▶ _Material for the task_:
- Opening Delimiter -
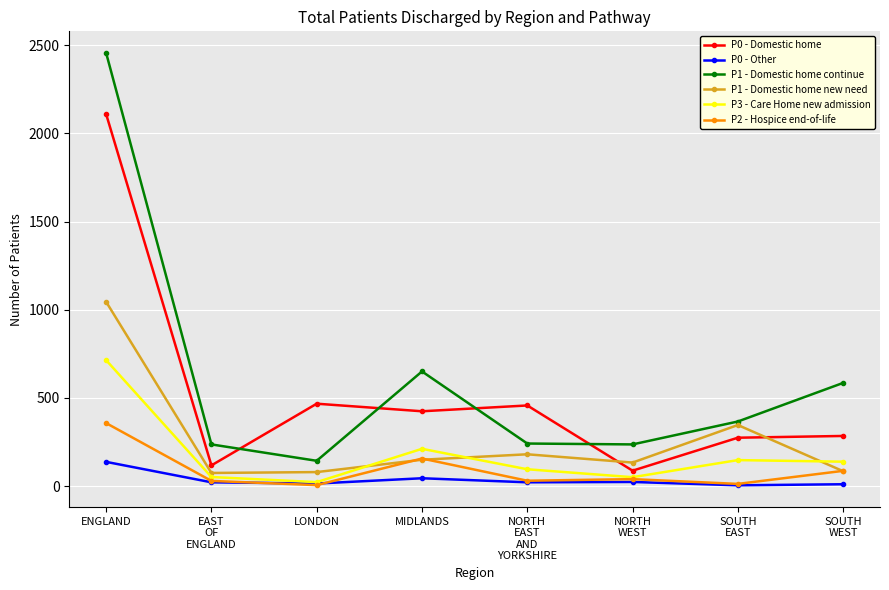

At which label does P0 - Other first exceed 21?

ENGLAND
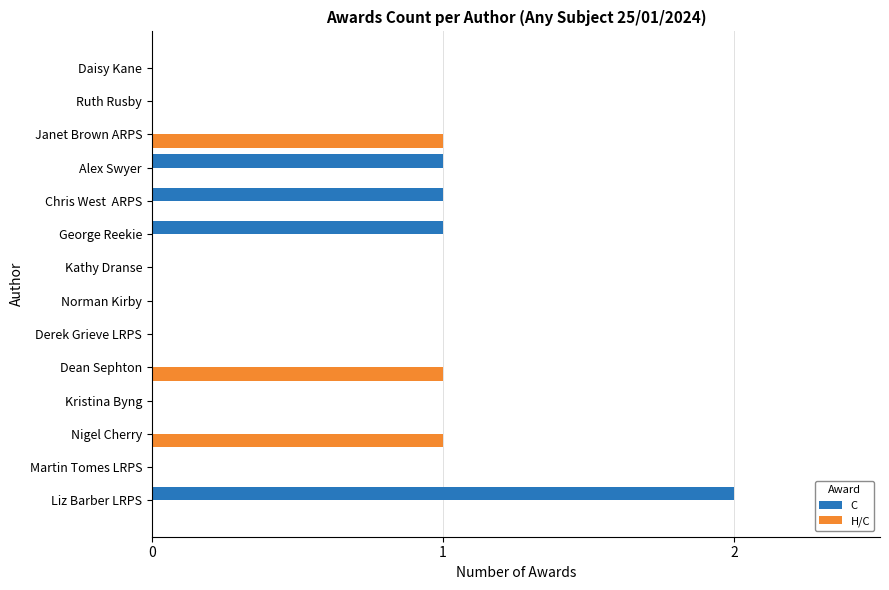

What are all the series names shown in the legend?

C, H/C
- Closing Delimiter -
- Opening Delimiter -
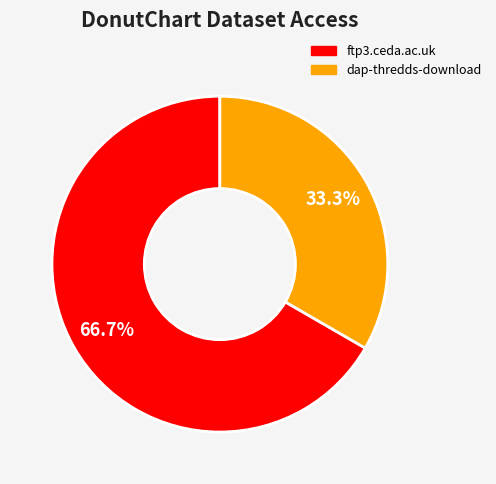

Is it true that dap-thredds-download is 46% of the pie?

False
- Closing Delimiter -
- Opening Delimiter -
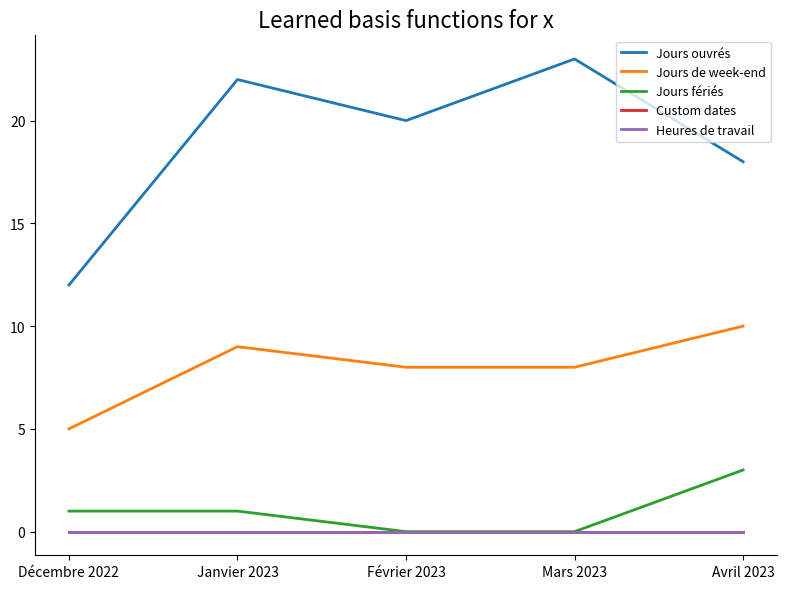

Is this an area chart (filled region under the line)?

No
- Closing Delimiter -
▶ _Assigned task_: Copy the listing above word for word, from the line with "At which label" up to and including the line with "What are all", and leave out any picture in that span.

▶ _Reply to the task_:
At which label does P0 - Other first exceed 21?

ENGLAND

What are all the series names shown in the legend?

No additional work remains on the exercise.